▶ Work to be completed: Transcribe the data below verbatim from the line with "667 | 7 057 |" to the line with "36.9 | 47.5 |". Include both of those lines.

□ □ □ □ □

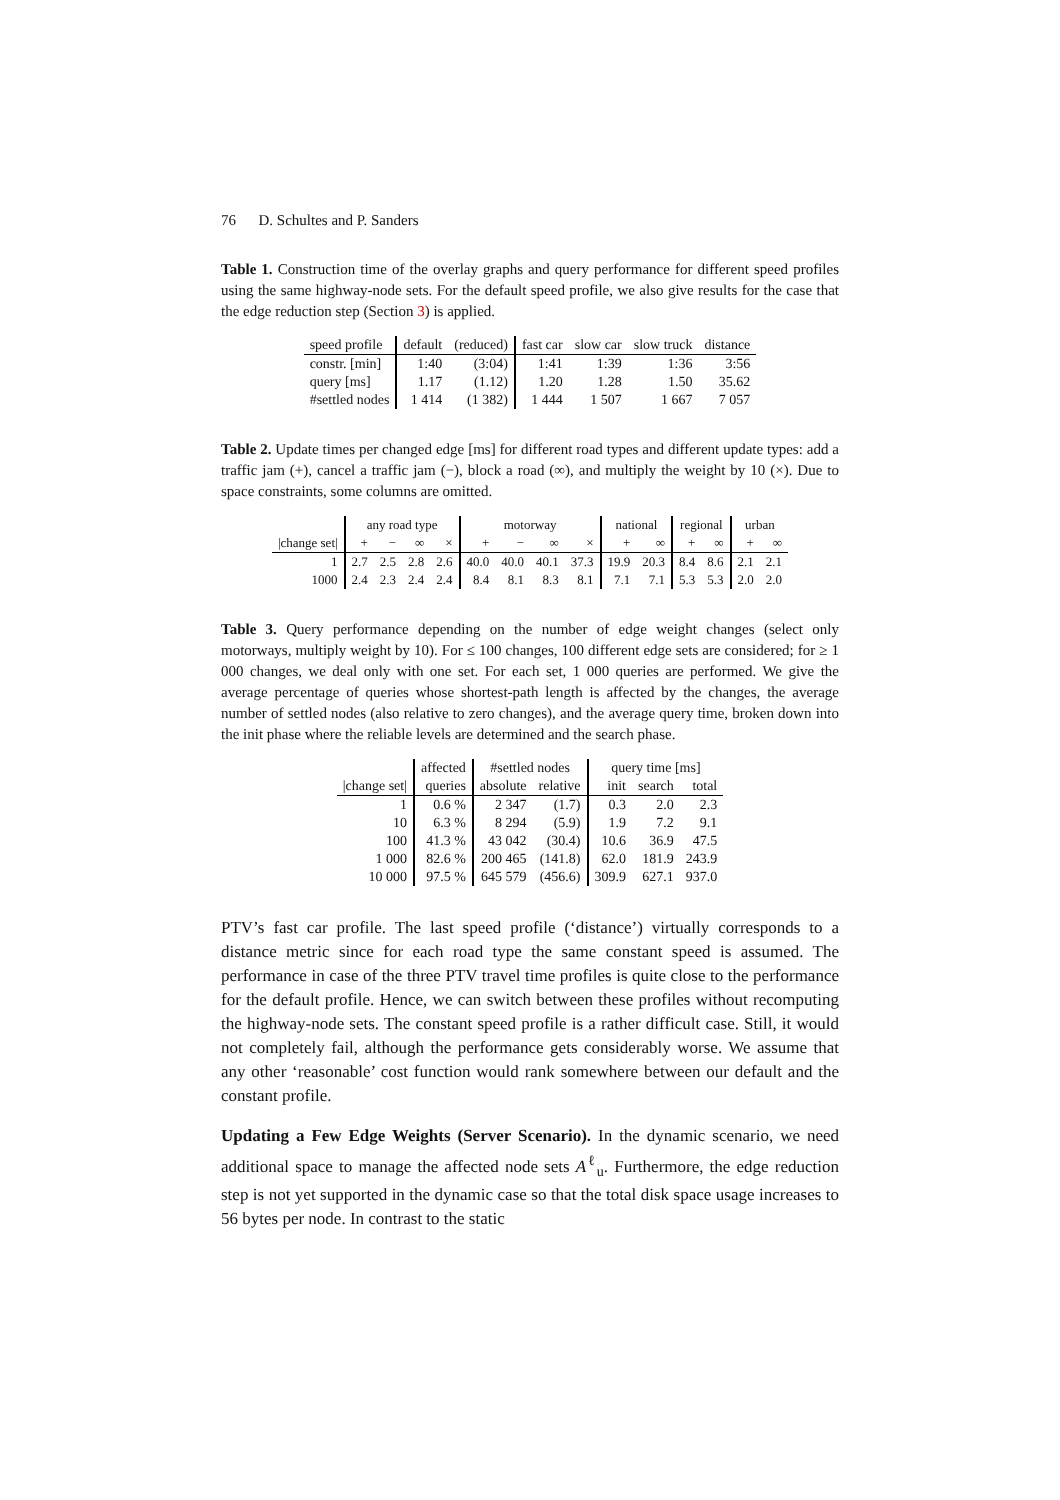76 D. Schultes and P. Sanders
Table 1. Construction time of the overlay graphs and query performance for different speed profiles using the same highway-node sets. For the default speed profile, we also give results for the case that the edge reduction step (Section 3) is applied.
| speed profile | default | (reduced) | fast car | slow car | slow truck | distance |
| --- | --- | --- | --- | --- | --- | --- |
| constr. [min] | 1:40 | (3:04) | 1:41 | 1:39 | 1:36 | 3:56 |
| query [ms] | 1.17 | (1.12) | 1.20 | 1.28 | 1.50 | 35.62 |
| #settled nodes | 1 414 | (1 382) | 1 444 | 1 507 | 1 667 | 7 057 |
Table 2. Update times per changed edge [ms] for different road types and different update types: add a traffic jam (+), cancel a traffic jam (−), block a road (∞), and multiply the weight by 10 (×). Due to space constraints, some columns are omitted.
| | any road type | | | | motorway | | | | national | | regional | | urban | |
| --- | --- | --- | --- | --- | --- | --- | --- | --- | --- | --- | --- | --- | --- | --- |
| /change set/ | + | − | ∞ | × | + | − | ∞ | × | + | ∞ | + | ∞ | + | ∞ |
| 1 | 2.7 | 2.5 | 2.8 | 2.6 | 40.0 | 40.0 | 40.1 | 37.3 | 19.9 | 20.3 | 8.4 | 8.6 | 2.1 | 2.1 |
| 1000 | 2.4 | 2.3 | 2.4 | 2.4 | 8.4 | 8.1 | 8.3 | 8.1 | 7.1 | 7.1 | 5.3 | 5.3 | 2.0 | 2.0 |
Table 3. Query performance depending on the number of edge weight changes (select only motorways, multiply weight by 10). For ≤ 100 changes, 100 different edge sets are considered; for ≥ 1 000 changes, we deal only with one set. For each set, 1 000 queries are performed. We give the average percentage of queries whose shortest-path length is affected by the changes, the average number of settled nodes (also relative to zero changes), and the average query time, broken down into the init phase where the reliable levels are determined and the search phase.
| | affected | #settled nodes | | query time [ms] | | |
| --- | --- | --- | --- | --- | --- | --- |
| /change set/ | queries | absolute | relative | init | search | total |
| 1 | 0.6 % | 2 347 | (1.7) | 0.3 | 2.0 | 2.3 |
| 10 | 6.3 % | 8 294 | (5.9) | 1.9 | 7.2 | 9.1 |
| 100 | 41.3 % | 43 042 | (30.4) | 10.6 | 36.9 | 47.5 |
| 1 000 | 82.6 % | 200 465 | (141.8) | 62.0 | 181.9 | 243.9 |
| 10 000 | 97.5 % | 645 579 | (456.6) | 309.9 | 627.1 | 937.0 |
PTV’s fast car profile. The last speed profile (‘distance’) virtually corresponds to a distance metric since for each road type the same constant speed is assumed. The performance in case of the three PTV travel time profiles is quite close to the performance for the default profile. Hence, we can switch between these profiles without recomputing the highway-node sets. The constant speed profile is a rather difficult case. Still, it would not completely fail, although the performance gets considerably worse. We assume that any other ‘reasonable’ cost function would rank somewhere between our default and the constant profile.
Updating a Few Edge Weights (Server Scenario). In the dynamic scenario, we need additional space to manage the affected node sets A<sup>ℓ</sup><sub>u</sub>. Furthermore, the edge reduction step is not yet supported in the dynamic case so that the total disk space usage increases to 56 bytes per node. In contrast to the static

□ □ □ □ □

▶ Response area:
| #settled nodes | 1 414 | (1 382) | 1 444 | 1 507 | 1 667 | 7 057 |
Table 2. Update times per changed edge [ms] for different road types and different update types: add a traffic jam (+), cancel a traffic jam (−), block a road (∞), and multiply the weight by 10 (×). Due to space constraints, some columns are omitted.
| | any road type | | | | motorway | | | | national | | regional | | urban | |
| --- | --- | --- | --- | --- | --- | --- | --- | --- | --- | --- | --- | --- | --- | --- |
| /change set/ | + | − | ∞ | × | + | − | ∞ | × | + | ∞ | + | ∞ | + | ∞ |
| 1 | 2.7 | 2.5 | 2.8 | 2.6 | 40.0 | 40.0 | 40.1 | 37.3 | 19.9 | 20.3 | 8.4 | 8.6 | 2.1 | 2.1 |
| 1000 | 2.4 | 2.3 | 2.4 | 2.4 | 8.4 | 8.1 | 8.3 | 8.1 | 7.1 | 7.1 | 5.3 | 5.3 | 2.0 | 2.0 |
Table 3. Query performance depending on the number of edge weight changes (select only motorways, multiply weight by 10). For ≤ 100 changes, 100 different edge sets are considered; for ≥ 1 000 changes, we deal only with one set. For each set, 1 000 queries are performed. We give the average percentage of queries whose shortest-path length is affected by the changes, the average number of settled nodes (also relative to zero changes), and the average query time, broken down into the init phase where the reliable levels are determined and the search phase.
| | affected | #settled nodes | | query time [ms] | | |
| --- | --- | --- | --- | --- | --- | --- |
| /change set/ | queries | absolute | relative | init | search | total |
| 1 | 0.6 % | 2 347 | (1.7) | 0.3 | 2.0 | 2.3 |
| 10 | 6.3 % | 8 294 | (5.9) | 1.9 | 7.2 | 9.1 |
| 100 | 41.3 % | 43 042 | (30.4) | 10.6 | 36.9 | 47.5 |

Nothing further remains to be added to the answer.